Ten thousand men were sent to take the towers that day, to fight against more then their own numbers. Enough to win if given proper-leadership, but eager to die if willed forward. To this day I feel that men become no more intelligent then beasts when given a sword, a shield, and a divine sense of invincibility. This same invulnerability that drove them headlong into battle, to find their eyes pecked out by magic-birds, and their lungs on stakes and spears. Ten thousand men to be swallowed whole by the tower’s curse, and puked up half-alive on its doorstep.
General Oleander would have it no other way.
He was the one man of ten-thousand, who gave the order to attack full-force in a suicide run on the towers. He thought himself greater then gods with the new knowledge he gained in our travels, and turned mad with it. He stood tall and proud, in aging armor that had seen hundreds of years and battles beyond anything I probably could comprehend. A furrowed brow marred by several fire-burns and sword-cut scars. His eyes were dark and brooding, dull hazel. A full mustache and graying hair that hung limp against the pallid face. A man who had seen too many battles and too many friends die, only to feel that his life was far more valuable then the men he served.

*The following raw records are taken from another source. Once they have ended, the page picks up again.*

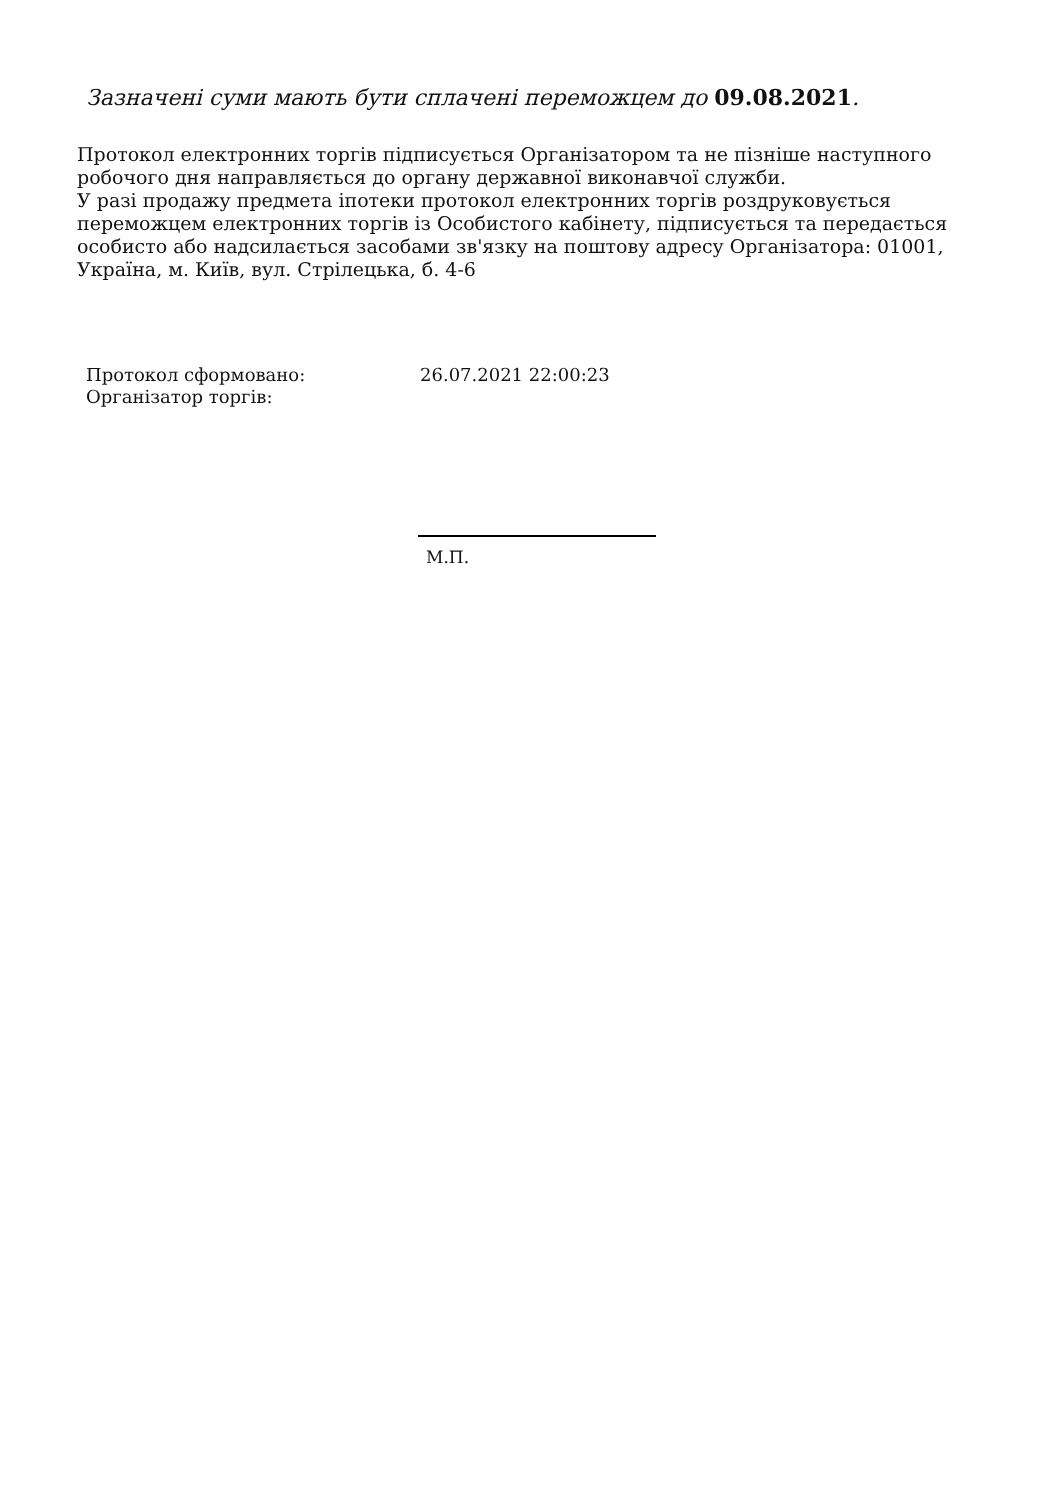Зазначені суми мають бути сплачені переможцем до 09.08.2021.
Протокол електронних торгів підписується Організатором та не пізніше наступного робочого дня направляється до органу державної виконавчої служби.
У разі продажу предмета іпотеки протокол електронних торгів роздруковується переможцем електронних торгів із Особистого кабінету, підписується та передається особисто або надсилається засобами зв'язку на поштову адресу Організатора: 01001, Україна, м. Київ, вул. Стрілецька, б. 4-6
| Протокол сформовано: | 26.07.2021 22:00:23 |
| Організатор торгів: | |
М.П.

A suicide run, a soldier reminded him. A pretty boy who looked way too far from his home, uncomfortable in his armor, though he had worn it for near ten years before this battle, only wanting to save his fellow soldiers from their deaths. This man, who at one time felt more comfortable holding a bow then a sword, challenged everything that he had learned as a soldier, and risking everything he knew…just to question a madman.
General Oleander said nothing but, “Charge the gate,” as the youth challenged him. The man tried…
I don’t think I can ever forget the day I watched that Oleander murder not only one of his top soldiers, but his closest companion and confidant.
That day I watched my best friend die.